__Extrait de page__:
──────────────────────────────

Ukraine : Dispositions prévues en cas de perte totale des alimentations électriques externes de la centrale de Zaporizhzhya
Les six réacteurs de la centrale électronucléaire de Zaporizhzhya sont des réacteurs de conception russe de type VVER 1000. Sur la base des informations disponibles auprès de l’AIEA, l’état des réacteurs est le suivant :
- les réacteurs 2 et 4 fonctionnent ;
- le réacteur 1 est à l’arrêt pour maintenance depuis le 27 février 2022 ;
- le réacteur 3 est en arrêt à froid [1] depuis le 4 mars 2022 ;
- les réacteurs 5 et 6 sont en arrêt à froid depuis le 25 février 2022.
Les cœurs des réacteurs en arrêt à froid n’ont pas été déchargés.
La centrale est actuellement connectée au réseau électrique ukrainien par deux des quatre lignes de 750 kV prévues. En effet deux lignes sont actuellement indisponibles à la suite des combats ; une troisième a été temporairement indisponible mais réparée le 18 mars 2022 dans la soirée. La centrale est également reliée au réseau ukrainien de 330 kV, sur lequel sont connectées, à proximité, la centrale thermique de Zaporizhzhya et les centrales hydroélectriques de Dnipro et Kakhovka. Cette ligne de 330 kV est actuellement disponible.
La centrale électronucléaire de Zaporizhzhya fournit de l’électricité au réseau électrique ukrainien mais lorsque ses réacteurs sont à l’arrêt, le réseau électrique ukrainien lui fournit l’alimentation électrique nécessaire à ses systèmes de surveillance et de sauvegarde. La disponibilité de ces alimentations électriques externes présente donc un enjeu important pour assurer la sûreté des réacteurs.

──────────────────────────────

__Données fournies__:
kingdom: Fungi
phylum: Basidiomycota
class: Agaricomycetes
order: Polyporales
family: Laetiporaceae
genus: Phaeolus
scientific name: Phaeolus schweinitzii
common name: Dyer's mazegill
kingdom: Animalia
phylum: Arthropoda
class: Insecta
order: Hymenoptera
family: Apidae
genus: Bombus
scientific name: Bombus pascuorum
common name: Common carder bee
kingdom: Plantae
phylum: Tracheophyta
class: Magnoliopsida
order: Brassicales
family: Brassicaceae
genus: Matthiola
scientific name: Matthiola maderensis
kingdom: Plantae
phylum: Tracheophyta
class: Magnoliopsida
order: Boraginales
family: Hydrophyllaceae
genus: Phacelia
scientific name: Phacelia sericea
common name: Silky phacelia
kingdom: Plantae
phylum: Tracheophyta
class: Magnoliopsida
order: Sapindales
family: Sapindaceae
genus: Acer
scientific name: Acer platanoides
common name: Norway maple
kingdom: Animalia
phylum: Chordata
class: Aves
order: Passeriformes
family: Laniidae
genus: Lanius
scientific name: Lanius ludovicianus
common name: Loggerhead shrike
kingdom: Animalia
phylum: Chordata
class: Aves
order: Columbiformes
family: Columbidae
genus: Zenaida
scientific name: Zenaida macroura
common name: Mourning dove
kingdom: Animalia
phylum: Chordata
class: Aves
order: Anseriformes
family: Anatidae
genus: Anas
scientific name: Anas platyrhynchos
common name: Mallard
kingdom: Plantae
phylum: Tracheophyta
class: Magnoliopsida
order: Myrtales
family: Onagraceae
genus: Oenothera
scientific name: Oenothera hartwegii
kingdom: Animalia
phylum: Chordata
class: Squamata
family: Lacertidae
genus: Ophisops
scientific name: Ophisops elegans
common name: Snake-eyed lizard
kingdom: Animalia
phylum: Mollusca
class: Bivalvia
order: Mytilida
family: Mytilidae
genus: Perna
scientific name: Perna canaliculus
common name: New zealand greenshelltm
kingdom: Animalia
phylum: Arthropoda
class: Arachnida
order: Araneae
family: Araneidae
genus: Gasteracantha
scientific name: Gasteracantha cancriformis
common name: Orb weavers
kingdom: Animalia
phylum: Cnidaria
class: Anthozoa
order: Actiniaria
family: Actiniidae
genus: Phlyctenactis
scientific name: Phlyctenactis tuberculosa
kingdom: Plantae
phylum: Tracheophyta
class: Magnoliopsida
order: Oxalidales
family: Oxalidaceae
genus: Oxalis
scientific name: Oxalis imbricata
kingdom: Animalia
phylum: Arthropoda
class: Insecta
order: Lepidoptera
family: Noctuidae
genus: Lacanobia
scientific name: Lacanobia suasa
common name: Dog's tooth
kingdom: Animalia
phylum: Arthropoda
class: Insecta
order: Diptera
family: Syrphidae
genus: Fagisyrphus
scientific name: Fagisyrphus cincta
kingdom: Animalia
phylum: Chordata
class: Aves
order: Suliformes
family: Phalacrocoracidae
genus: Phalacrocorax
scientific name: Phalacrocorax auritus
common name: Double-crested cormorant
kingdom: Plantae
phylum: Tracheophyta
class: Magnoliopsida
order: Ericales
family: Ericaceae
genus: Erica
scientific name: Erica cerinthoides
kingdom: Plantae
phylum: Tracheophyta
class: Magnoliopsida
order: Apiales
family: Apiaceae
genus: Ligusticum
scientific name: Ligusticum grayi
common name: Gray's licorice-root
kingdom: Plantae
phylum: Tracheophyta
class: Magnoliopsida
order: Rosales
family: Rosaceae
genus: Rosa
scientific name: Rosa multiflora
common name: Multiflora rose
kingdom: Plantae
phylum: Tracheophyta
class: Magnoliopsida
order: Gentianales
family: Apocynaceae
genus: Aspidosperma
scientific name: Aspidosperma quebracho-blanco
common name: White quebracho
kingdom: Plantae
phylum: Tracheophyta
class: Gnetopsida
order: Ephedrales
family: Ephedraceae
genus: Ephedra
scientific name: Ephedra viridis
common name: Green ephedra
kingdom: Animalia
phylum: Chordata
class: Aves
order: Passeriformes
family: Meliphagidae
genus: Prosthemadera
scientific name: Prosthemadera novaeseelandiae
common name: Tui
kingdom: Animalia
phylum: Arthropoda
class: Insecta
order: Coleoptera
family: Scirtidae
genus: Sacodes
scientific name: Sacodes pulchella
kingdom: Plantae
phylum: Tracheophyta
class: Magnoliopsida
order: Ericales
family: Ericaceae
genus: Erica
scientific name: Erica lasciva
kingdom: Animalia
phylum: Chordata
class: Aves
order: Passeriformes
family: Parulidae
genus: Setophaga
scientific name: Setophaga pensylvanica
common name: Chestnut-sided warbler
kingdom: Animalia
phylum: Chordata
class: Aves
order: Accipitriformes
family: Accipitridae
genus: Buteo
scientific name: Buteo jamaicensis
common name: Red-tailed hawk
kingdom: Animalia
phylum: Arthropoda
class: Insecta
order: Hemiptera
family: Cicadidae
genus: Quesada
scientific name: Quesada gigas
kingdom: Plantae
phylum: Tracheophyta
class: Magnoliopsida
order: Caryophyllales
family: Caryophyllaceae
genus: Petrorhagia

──────────────────────────────

__Consigne écrite 1__:
Renvoyez à l'identique le passage du texte sur la centrale de Zaporizhzhya qui commence par les mots contenant « Ukraine : Dispositions » et se termine par « pas été déchargés. ».
__Consigne écrite 2__:
D'après le texte sur la centrale de Zaporizhzhya, depuis quelle date le réacteur 3 est-il en arrêt à froid ?
__Consigne écrite 3__:
Prolongez le texte sur la centrale de Zaporizhzhya à partir de sa dernière phrase.

__Réponse 1__:
Ukraine : Dispositions prévues en cas de perte totale des alimentations électriques externes de la centrale de Zaporizhzhya
Les six réacteurs de la centrale électronucléaire de Zaporizhzhya sont des réacteurs de conception russe de type VVER 1000. Sur la base des informations disponibles auprès de l’AIEA, l’état des réacteurs est le suivant :
- les réacteurs 2 et 4 fonctionnent ;
- le réacteur 1 est à l’arrêt pour maintenance depuis le 27 février 2022 ;
- le réacteur 3 est en arrêt à froid [1] depuis le 4 mars 2022 ;
- les réacteurs 5 et 6 sont en arrêt à froid depuis le 25 février 2022.
Les cœurs des réacteurs en arrêt à froid n’ont pas été déchargés.

__Réponse 2__:
Depuis le 4 mars 2022.

__Réponse 3__:
Moyens de gestion d’une perte totale des alimentations électriques externes
En cas de perte totale du réseau électrique externe (750 kV et 330 kV), les réacteurs en fonctionnement pourraient continuer à produire l’électricité nécessaire aux six réacteurs de la centrale de Zaporizhzhya, sous réserve qu’un réacteur au moins réussisse un « transitoire d’ilotage » [2].
En cas d’échec de l’ilotage de tous les réacteurs du site, chaque réacteur dispose de trois groupes électrogènes de secours (6,6 kV). En effet, chaque réacteur dispose de trois trains de systèmes de sauvegarde, indépendants, un seul train étant suffisant pour stabiliser le réacteur. Ainsi, un seul groupe électrogène est suffisant pour maintenir le réacteur dans un état sûr. La redondance des groupes électrogènes apporte une certaine garantie sur la stabilisation des réacteurs. En outre, deux groupes électrogènes, protégés contre les agressions et les actes de malveillance (bunkerisés), sont également présents sur le site.
Chaque diesel dispose d’un réservoir de carburant lui procurant une autonomie estimée à une semaine par l’exploitant du site. Au-delà, les réservoirs de carburant devront être réalimentés.
Cette situation favorable ne doit pas occulter les risques de défaillance intrinsèque de certains groupes électrogènes dont le fonctionnement long terme dépasserait vraisemblablement le cadre de leurs tests périodiques (sans doute quelques heures) et pourrait générer des problèmes non connus de l’exploitant.
La défaillance de plusieurs groupes électrogènes de secours ne pourrait donc pas être exclue avant épuisement des réserves de carburant. Pour éviter cette situation, la restauration d’une alimentation électrique externe (330 kV ou 750 kV) serait activement recherchée par les équipes du site.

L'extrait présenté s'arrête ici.